_Passage:_
------------


    D. Deliverables

    The proposed project will yield scientific and technological results. These results will be presented in journals articles, major conference proceedings, and ARPA reports. At the end of each year of the project, a demonstration will be conducted and a professional quality videotape will be produced.

    E. Technical Plan

    E.1 Statement of Work

    F. Cost Estimate

    G. Appendix

    G.1 MIT Artificial Intelligence Laboratory

    The AI Laboratory has a long history of making fundamental contributions in the fields of Artificial Intelligence and Robotics. For more than 20 years the lab has demonstrated the ability produce innovative mechanical systems, algorithms and computer architectures. Currently employing over 20 faculty and full time research staff, as well as over 100 graduate students, it provides a vast resource of technical expertise in computational systems, sensory interpretation, mechanical devices and realtime control systems directly relevant to this project's needs. In addition, the facilities of the Department of Mechanical Engineering and the Artificial Intelligence Laboratory shop facilities will be available on an as-need basis. These include extensive mechanical and electronic fabrication facilities. At the AI Lab a large network of Sun Workstations is available and provide powerful computational resources

    G.2 Robotics Group at the MIT AI Lab

    Over that past 10 years at MIT and elsewhere, Dr. Salisbury and his associates have focused on the development of electromechanical systems utilizing novel transmission, actuation, and control schemes. These devices have ranged from joysticks to robotic hands and arms. The underlying capability emphasized in all these devices has been the ability to control and sense contact forces. Mechanical and servo design techniques have evolved through these experiences that enable our team to design relatively complex force-exerting devices with high performance and low cost. Central to our view of performance are stringent demands on bandwidth, dynamic range (ratio of maximum to minimum exertable and sensible forces), and backdrivablitity. These have resulted in techniques utilizing stiff, backlash-free, and extremely low friction transmissions to efficiently couple responsive electric motors to stiff, low mass mechanisms. To date, we have employed traditional engineering materials such as aluminum structures and stranded steel cable; it is clear that use of higher performance composite structural materials (carbon fiber) and high strength synthetic cables (Spectra, Vectran) will further improve our systems. A complimentary area of expertise that has evolved within Dr. Salisbury's group is the ability to design multi-axis force sensors. Used to monitor and control contact force interactions, we have found these devices to be a robust and performance enhancing adjunct to our mechanical systems.

------------

_Given data:_

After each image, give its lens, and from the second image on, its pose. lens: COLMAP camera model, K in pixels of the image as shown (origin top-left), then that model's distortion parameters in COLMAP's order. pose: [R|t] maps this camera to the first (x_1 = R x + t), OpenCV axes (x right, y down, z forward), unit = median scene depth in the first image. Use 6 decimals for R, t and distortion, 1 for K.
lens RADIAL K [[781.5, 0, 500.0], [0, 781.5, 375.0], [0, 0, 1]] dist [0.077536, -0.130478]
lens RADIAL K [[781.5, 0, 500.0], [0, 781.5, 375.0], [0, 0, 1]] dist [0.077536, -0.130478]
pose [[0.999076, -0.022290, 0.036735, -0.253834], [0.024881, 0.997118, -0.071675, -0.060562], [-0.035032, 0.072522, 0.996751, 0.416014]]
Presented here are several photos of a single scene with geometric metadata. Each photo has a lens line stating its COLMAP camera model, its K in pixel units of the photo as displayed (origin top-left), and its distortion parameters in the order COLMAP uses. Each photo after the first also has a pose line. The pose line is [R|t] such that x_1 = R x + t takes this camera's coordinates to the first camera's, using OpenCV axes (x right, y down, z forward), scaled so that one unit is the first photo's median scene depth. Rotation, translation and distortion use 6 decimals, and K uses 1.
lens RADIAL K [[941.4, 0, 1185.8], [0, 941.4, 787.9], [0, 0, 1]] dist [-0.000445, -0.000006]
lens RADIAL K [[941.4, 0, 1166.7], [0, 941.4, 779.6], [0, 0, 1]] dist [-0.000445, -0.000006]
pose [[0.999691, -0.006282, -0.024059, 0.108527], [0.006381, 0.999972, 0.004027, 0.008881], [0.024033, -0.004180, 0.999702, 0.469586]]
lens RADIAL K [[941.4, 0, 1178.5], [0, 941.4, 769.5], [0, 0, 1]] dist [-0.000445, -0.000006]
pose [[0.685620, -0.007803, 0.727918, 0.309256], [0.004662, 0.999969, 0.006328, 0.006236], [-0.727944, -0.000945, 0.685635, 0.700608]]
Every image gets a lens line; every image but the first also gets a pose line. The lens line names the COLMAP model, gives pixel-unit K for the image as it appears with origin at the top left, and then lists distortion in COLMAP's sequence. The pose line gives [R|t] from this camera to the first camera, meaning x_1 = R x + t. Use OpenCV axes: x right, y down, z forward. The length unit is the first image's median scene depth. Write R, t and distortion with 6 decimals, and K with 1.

------------

_Check your understanding:_
• 1. Print the proposal passage starting with "D. Deliverables" and going on through "will be produced.".
• 2. Write the next part of the proposal passage, beginning after its final sentence.

_Answers to the tasks:_
• 1.
D. Deliverables

    The proposed project will yield scientific and technological results. These results will be presented in journals articles, major conference proceedings, and ARPA reports. At the end of each year of the project, a demonstration will be conducted and a professional quality videotape will be produced.

• 2.
    G.3 Investigators

    David Brock is a Research Associate at the MIT AI Lab and a Postdoctoral Associate at the MIT Research Laboratory for Electronics. He completed his Ph.D. at MIT in 1993 on methods for automated robot grasping and is currently responsible for a significant portion of the Virtual Environment Training Technology (VETT) haptics project. In 1991, with funding from the Sandia National Laboratory and EXOS Corporation, he formed an Aritificial Muscle Laboratory within the MIT AI Lab for the research and development of polymer gel based actuators.

    Ken Salisbury is Principal Research Scientist at the MIT Artificial Intelligence Laboratory. He has been at MIT since 1982 when he received his Ph.D from Stanford University. He is well known internationally for the design of robotic devices and algorithms for force interaction. He designed the JPL six-axis force-reflecting hand controller and the Stanford-JPL three-fingered hand ("Salisbury Hand"), and is co-inventor of the WAM robot arm, and the MIT Thimble-Gimbal force feedback device ("PHANToM"). He holds significant design patents and patents pending for his work on robotic arms, hands, and force sensing technology and has served extensively as a consultant to industry and government laboratories.